La rapida espansione dell'intelligenza artificiale sta generando una domanda di infrastrutture senza precedenti, ma contemporaneamente sta emergendo una contro-onda che riafferma il valore dell'interazione umana e della sostenibilità locale.
Cosa è successo
Google ha stretto un accordo con SpaceX per un valore di 920 milioni di dollari al mese per servizi di compute, rispondendo a una domanda "inaspettata" dei suoi prodotti AI TechCrunch AI. Questa cifra astronomica evidenzia la fame di risorse computazionali che alimenta l'attuale boom dell'AI. Tuttavia, questa crescita non è priva di attriti. Piani per la costruzione di data center giganti sono stati ridotti fino al 50% a seguito di proteste locali, con gli sviluppatori che si sono sentiti "sotto pressione" e senza scelta Ars Technica AI.

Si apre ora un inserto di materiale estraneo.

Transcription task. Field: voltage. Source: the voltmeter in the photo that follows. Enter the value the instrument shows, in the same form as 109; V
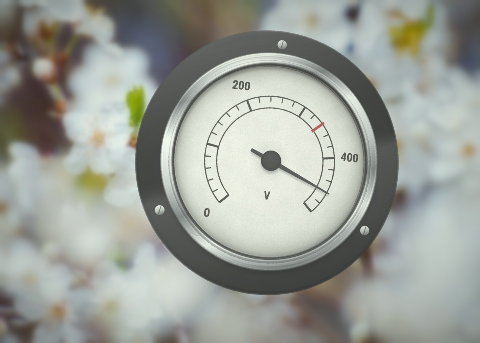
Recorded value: 460; V
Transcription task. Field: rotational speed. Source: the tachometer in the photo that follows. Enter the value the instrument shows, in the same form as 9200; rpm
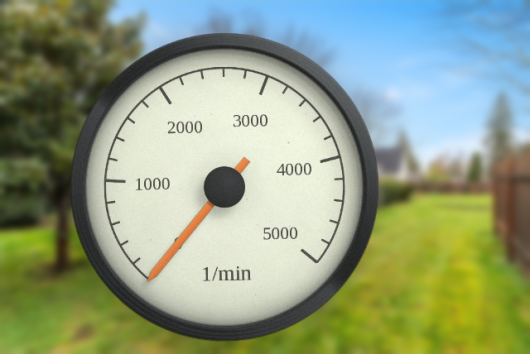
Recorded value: 0; rpm
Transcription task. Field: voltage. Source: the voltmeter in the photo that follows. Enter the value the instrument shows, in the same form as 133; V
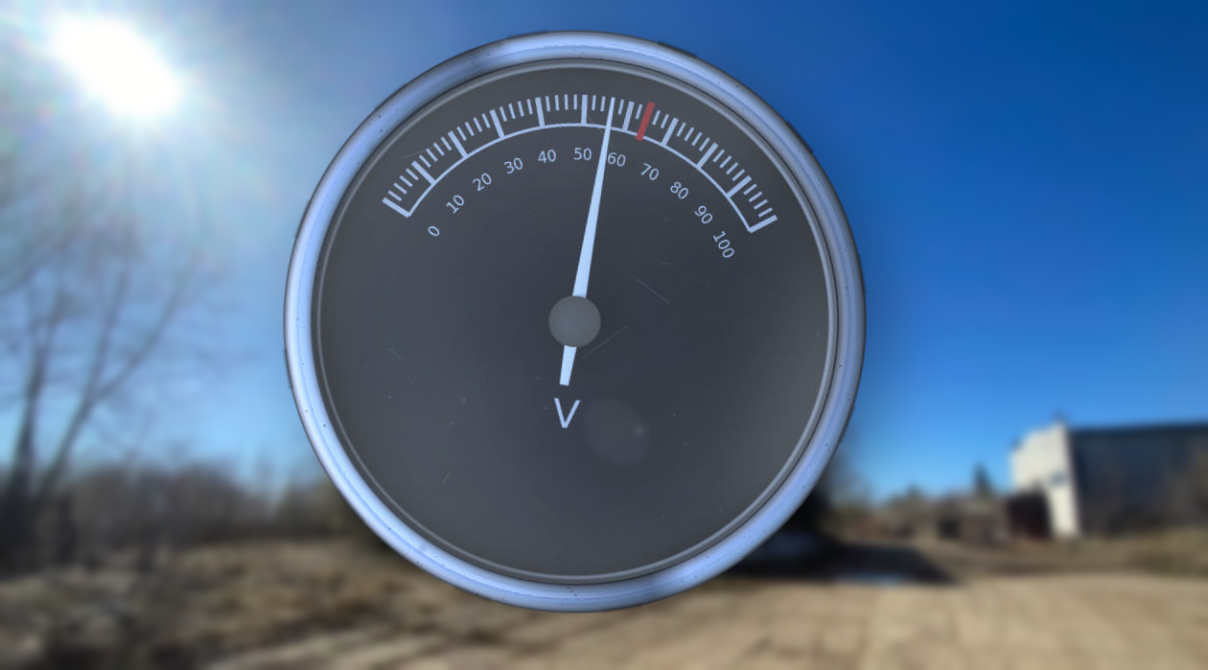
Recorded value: 56; V
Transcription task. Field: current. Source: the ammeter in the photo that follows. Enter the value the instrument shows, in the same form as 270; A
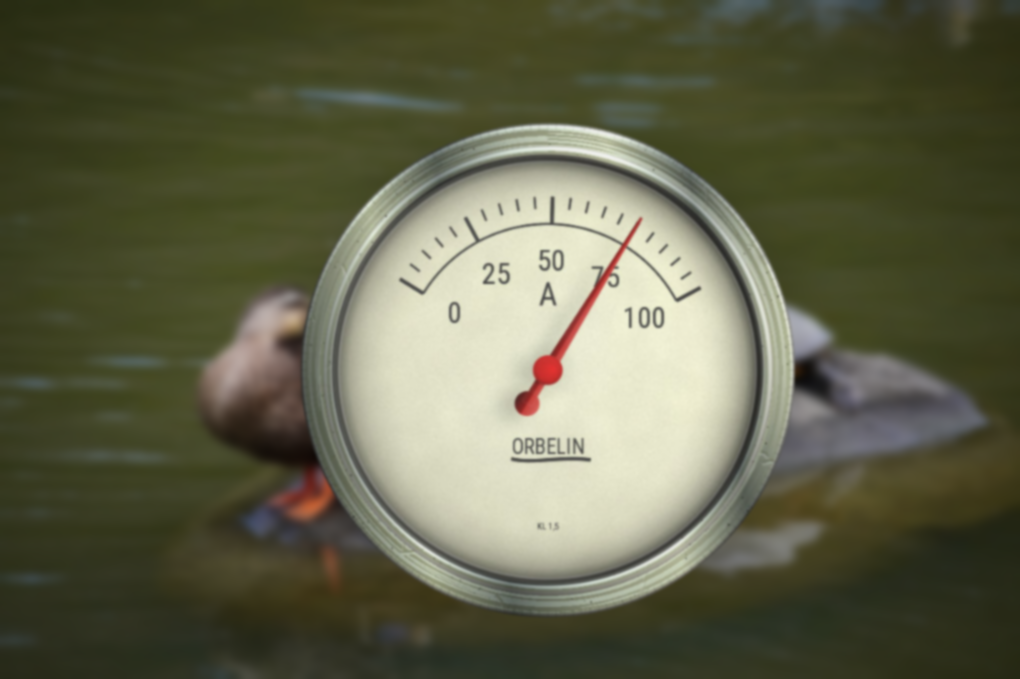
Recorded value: 75; A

Parallelamente, il comitato dell'S&P 500 ha rifiutato l'ingresso a SpaceX, e di fatto anche a giganti dell'AI come OpenAI e Anthropic, mantenendo la regola che esclude aziende non ancora redditizie, bloccando l'accesso a miliardi di dollari da investitori passivi Ars Technica AI. In netto contrasto con questa corsa all'AI, sta emergendo un movimento definito "together tech". Startup come Board di Brynn Putnam si concentrano sull'unire le persone attraverso giochi in persona ed esperienze sociali, mentre i creatori di Cyberdeck costruiscono computer fai-da-te che incoraggiano gli utenti a interagire con l'ambiente circostante TechCrunch AI.
Perché conta
La crescente domanda di compute AI solleva questioni cruciali sull'impatto ambientale e sulla sostenibilità. La costruzione e il funzionamento dei data center richiedono enormi quantità di energia e acqua, generando resistenza da parte delle comunità locali preoccupate per le risorse e il paesaggio. La reazione dell'S&P 500, pur essendo una decisione finanziaria, evidenzia una crescente scrutinio sulla sostenibilità economica a lungo termine di aziende AI ad alta valutazione ma ancora in perdita. Questo scenario suggerisce che la narrativa di crescita illimitata potrebbe scontrarsi con la realtà della redditività e dell'accettazione sociale.
L'emergere della "together tech" non è un semplice rifiuto dell'AI, ma piuttosto una riaffermazione del valore intrinseco delle connessioni umane e delle esperienze tangibili, un bilanciamento necessario in un mondo sempre più digitalizzato.
Il punto di vista HDAI
Questi sviluppi sottolineano una tensione fondamentale: la corsa all'innovazione AI deve essere bilanciata con una profonda considerazione per l'impatto umano e ambientale. La visione di Human Driven AI promuove un approccio in cui la tecnologia serve l'umanità, non il contrario. Le proteste contro i data center e la nascita della "together tech" dimostrano che le persone desiderano un'AI etica, sostenibile e che valorizzi le interazioni reali. Non è solo un problema tecnico, è un problema di governance e di allineamento dei valori. Questo dibattito sarà centrale all'HDAI Summit 2026, che si terrà a Pompei, dove esploreremo come l'intelligenza artificiale in Italia e nel mondo possa essere sviluppata in modo responsabile, integrando le esigenze delle comunità e promuovendo un futuro dove la tecnologia migliora la vita senza comprometterne le fondamenta sociali e ambientali.
Da seguire
Sarà cruciale osservare come i giganti della tecnologia risponderanno a queste pressioni, sia in termini di sostenibilità ambientale che di redditività. L'evoluzione della "together tech" potrebbe indicare una direzione per l'innovazione che pone l'esperienza umana al centro, influenzando le future generazioni di startup e la regolamentazione dell'AI.